Why am I sharing this childhood story today, you ask? Well, because I have a resident’s family who has yet to learn that childhood lesson. The resident, 94, moved into my facility with dementia. He had a son, and a 63 year old girlfriend. After his death, both the son and the girlfriend produced wills, dated within days of one another. I have listened to them shout back and forth of who had the will changed, who forced the resident to “sign his name without knowing what he was doing”, who did what to who, and who is the proud owner of 7000 acres of South Carolina real estate.
“He left everything to me” the son exclaims.
“He did not”, the girlfriend screams back.

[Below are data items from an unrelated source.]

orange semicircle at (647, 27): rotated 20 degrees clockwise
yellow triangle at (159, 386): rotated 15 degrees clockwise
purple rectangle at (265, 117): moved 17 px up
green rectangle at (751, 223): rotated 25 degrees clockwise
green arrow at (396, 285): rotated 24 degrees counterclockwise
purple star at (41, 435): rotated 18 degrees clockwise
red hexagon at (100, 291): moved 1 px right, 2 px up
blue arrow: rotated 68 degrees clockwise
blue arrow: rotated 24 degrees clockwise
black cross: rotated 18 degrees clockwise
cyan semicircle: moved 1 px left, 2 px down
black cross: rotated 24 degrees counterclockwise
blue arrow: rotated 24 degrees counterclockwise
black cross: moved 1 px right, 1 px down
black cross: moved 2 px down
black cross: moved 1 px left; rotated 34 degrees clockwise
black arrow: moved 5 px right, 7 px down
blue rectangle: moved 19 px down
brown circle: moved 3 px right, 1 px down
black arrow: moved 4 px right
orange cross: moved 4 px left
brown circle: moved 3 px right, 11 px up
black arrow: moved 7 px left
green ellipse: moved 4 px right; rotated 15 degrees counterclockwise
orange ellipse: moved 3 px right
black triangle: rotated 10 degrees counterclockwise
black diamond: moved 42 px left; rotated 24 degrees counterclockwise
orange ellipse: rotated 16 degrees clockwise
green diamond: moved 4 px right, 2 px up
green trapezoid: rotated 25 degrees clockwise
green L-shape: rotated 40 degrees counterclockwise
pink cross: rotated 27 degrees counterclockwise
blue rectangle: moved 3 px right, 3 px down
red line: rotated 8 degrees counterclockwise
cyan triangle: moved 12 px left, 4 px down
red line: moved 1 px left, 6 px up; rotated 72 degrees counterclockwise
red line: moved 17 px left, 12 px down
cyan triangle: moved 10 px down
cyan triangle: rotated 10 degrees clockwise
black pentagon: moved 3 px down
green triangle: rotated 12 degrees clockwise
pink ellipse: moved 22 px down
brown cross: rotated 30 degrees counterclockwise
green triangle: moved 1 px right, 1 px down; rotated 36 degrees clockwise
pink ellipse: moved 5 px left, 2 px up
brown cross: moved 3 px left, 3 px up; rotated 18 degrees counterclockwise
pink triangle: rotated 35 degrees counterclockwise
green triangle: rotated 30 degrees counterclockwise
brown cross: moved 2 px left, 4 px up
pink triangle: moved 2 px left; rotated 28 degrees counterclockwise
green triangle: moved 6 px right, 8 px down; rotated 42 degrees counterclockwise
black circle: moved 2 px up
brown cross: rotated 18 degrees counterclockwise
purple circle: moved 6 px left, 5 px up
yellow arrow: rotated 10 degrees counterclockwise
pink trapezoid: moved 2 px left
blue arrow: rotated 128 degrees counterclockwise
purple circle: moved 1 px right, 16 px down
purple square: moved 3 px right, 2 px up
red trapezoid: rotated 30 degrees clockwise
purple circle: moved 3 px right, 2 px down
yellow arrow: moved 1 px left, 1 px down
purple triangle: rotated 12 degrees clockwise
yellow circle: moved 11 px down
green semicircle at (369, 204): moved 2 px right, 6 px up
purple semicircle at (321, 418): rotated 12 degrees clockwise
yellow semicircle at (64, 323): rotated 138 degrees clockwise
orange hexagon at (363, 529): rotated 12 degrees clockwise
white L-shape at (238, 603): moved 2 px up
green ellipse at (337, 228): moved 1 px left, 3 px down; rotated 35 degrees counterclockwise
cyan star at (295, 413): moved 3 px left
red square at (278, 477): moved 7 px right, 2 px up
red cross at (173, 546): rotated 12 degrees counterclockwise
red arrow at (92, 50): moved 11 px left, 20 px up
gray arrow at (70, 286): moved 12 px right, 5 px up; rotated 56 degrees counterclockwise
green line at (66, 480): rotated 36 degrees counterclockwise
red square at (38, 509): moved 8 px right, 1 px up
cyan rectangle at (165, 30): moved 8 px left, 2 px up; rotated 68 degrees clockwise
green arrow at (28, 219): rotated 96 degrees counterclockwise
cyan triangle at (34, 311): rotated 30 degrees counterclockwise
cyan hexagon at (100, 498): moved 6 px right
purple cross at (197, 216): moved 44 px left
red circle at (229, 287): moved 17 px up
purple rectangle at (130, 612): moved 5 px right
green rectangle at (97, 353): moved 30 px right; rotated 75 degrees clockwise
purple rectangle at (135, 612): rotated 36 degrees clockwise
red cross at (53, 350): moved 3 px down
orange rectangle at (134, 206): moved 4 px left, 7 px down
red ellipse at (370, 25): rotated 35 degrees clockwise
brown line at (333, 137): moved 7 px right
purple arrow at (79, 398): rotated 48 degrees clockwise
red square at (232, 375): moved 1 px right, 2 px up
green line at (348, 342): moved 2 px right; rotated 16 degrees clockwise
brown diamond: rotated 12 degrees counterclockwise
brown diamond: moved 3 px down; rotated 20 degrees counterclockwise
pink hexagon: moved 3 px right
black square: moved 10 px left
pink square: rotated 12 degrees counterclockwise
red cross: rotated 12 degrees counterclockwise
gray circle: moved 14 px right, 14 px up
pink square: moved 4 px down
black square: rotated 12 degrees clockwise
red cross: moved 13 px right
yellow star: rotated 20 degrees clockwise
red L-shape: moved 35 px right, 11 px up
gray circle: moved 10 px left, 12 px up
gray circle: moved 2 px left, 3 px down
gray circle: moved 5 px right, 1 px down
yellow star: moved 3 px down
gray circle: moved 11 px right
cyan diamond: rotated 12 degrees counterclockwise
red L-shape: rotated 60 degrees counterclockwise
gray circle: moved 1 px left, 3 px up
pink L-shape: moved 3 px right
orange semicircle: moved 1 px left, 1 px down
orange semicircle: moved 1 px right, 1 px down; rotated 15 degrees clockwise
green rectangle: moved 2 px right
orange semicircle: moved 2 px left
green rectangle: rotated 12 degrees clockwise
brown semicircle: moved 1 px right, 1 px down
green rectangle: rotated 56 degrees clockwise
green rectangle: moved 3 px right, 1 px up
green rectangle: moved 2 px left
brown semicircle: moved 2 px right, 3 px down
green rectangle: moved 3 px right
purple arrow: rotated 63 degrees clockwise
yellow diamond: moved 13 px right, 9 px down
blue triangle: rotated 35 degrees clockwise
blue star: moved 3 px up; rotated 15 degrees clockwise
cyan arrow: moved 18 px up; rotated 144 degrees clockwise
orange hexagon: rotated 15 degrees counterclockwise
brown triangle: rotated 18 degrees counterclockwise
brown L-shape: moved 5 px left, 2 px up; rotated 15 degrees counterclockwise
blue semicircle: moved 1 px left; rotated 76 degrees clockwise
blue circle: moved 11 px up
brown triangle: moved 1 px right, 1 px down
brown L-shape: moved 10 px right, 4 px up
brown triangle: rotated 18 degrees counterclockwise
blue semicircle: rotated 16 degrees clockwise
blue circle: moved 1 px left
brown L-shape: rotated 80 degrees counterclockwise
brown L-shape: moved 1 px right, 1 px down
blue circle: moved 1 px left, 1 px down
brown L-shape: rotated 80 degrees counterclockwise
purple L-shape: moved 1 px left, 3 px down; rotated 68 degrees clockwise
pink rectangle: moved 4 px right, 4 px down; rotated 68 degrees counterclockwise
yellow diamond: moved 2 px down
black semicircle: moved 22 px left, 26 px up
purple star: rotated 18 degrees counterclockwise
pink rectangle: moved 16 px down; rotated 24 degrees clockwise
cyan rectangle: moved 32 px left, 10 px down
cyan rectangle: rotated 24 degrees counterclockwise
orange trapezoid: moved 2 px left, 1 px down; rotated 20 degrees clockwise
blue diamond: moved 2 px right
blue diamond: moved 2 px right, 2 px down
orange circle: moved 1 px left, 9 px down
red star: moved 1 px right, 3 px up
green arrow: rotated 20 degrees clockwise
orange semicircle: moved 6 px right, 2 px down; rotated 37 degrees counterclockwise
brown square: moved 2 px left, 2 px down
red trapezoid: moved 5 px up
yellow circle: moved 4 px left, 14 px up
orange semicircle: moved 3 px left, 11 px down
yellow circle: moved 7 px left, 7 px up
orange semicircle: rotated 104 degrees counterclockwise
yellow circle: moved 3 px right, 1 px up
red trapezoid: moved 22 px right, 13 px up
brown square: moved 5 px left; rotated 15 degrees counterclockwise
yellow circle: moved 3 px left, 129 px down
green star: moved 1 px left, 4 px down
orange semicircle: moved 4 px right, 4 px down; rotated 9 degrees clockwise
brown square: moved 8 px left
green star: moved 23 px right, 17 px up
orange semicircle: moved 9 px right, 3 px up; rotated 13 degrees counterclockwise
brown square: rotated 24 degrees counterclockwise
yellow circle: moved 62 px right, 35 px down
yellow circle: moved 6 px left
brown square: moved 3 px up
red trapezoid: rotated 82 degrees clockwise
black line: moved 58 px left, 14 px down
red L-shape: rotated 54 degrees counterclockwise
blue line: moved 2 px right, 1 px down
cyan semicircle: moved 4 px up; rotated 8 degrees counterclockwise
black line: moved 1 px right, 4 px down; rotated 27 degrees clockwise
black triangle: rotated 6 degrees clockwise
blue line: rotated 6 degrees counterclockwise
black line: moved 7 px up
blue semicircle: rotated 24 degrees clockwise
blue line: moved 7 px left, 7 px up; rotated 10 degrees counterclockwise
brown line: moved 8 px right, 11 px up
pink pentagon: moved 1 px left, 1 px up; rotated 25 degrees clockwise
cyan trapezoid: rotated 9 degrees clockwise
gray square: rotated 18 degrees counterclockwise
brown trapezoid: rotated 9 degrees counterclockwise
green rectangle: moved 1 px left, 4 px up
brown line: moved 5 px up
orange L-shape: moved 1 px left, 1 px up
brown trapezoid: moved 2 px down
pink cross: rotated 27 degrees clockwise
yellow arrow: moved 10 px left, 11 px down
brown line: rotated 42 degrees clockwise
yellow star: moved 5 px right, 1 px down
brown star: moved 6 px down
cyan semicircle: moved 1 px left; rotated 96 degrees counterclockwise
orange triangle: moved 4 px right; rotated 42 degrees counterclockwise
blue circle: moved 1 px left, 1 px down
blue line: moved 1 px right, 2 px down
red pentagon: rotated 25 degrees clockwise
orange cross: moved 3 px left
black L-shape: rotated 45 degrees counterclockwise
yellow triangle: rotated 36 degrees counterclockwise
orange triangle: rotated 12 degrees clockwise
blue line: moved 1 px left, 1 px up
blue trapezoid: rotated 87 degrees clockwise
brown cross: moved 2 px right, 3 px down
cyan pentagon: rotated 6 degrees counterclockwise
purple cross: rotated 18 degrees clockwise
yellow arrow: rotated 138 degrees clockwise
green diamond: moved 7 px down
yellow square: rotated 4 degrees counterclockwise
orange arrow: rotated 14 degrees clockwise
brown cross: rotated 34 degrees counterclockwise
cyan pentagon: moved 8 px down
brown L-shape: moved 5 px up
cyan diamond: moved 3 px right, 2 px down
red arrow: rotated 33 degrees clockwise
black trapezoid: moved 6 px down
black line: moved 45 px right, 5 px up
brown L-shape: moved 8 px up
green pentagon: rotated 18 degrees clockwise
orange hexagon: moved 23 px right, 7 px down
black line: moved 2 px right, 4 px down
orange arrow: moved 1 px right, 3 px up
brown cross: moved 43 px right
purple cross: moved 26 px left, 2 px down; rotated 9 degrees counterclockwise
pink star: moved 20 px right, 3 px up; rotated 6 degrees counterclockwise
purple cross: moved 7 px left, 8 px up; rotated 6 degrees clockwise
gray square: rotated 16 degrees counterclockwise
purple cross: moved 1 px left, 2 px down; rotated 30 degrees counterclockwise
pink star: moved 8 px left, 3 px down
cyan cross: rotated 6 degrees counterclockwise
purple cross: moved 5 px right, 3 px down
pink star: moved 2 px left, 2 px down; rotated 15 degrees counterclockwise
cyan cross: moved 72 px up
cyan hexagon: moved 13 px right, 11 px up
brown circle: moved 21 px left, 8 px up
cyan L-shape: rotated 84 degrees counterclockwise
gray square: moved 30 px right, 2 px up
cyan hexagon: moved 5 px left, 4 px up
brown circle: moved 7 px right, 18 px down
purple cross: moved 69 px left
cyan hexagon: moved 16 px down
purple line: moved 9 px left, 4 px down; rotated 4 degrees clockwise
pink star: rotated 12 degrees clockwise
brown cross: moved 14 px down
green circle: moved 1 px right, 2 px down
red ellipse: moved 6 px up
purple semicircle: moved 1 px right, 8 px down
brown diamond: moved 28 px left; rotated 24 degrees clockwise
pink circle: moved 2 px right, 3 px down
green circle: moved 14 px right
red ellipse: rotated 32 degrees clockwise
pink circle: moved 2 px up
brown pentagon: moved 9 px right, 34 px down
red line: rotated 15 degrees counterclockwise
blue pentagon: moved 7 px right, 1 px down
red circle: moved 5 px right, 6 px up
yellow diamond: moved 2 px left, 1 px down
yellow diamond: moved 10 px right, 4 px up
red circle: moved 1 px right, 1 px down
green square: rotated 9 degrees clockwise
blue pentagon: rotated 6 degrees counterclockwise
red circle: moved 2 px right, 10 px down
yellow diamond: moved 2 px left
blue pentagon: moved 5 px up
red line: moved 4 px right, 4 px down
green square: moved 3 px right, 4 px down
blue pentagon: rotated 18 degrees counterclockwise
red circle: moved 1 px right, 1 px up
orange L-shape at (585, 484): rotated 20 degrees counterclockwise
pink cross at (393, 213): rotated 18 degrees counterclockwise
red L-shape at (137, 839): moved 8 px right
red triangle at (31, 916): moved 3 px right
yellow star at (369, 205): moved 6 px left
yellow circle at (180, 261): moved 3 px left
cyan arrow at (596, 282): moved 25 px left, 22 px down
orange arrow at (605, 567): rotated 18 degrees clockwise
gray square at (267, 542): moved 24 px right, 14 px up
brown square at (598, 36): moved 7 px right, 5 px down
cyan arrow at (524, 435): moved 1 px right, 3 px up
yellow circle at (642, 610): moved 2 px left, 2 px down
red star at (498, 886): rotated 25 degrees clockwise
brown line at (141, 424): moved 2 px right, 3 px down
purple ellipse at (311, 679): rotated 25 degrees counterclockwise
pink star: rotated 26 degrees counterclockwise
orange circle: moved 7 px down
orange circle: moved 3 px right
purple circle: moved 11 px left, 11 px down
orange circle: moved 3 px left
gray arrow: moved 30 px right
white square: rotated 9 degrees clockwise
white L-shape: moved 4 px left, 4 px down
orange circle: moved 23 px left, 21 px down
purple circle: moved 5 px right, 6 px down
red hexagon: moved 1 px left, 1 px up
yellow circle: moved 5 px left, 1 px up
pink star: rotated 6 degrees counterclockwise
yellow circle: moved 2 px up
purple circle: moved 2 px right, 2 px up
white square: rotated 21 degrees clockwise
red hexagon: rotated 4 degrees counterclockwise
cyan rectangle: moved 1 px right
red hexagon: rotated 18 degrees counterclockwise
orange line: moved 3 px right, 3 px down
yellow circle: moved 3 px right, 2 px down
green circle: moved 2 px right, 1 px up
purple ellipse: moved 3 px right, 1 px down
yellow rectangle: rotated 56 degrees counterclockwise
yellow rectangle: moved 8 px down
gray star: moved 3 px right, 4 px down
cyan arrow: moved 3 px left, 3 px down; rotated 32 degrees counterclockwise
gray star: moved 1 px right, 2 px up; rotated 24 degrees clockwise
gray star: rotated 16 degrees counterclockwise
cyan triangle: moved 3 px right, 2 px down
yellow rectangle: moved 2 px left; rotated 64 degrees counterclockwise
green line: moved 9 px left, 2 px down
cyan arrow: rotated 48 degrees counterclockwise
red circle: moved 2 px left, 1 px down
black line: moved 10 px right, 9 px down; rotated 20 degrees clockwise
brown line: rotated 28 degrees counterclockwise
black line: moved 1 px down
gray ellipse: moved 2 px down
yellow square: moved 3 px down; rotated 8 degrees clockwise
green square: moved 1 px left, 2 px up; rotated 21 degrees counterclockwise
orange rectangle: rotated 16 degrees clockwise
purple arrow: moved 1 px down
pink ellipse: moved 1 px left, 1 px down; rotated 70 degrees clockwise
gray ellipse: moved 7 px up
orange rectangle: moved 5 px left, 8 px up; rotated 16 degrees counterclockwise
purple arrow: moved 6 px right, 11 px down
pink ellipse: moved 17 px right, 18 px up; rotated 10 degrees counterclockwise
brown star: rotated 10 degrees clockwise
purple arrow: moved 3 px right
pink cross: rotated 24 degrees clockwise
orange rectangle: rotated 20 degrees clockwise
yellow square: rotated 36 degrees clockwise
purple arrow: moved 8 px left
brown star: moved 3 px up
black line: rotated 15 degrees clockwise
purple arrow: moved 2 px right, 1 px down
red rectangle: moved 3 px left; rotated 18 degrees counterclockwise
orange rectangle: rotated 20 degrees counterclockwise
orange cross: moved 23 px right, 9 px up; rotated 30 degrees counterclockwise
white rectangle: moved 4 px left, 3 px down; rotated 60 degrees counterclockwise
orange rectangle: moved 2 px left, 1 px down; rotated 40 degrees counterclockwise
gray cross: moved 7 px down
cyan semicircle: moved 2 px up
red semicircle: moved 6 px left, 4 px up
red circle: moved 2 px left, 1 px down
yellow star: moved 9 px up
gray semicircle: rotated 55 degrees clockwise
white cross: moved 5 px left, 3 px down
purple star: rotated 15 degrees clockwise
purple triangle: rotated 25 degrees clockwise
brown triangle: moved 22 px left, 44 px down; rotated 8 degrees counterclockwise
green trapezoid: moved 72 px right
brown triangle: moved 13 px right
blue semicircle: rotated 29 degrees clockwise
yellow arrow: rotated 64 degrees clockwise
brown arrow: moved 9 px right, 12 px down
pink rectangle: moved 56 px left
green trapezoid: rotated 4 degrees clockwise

“Did too!…”did not”……on and on it goes.
Me? I am being flooded with lawyers phone calls, subpoenas and demands for medical records. The son insists that I must honor his POA and “do as he says”. The girlfriend’s legal beagles are emailing, faxing and filling my desk with legal documents. So, I sit at my desk, allowing my mind to drift back to where kindness, respect and being responsible were taught, expected and consistent with humanity. I reflect on how the people in the 90 something age bracket survived so many horrible life events, from wars to Presidential assassinations…. leaving behind a great legacy…..only to be remembered for how their will was written, rewritten, changed and debated.
As I sit here….I hear my father’s voice. ” I expect you all to be honest and take responsibility for your actions, regardless of your motives. Kindness, respect and honesty always. No matter your reasoning, no matter your purpose, intent or motive. Am I clear?”
I think I will shove all of these legal ” he said,she said, did not, did too, is not, is too” documents to the side of my desk. I will look at them again tomorrow. Am I clear?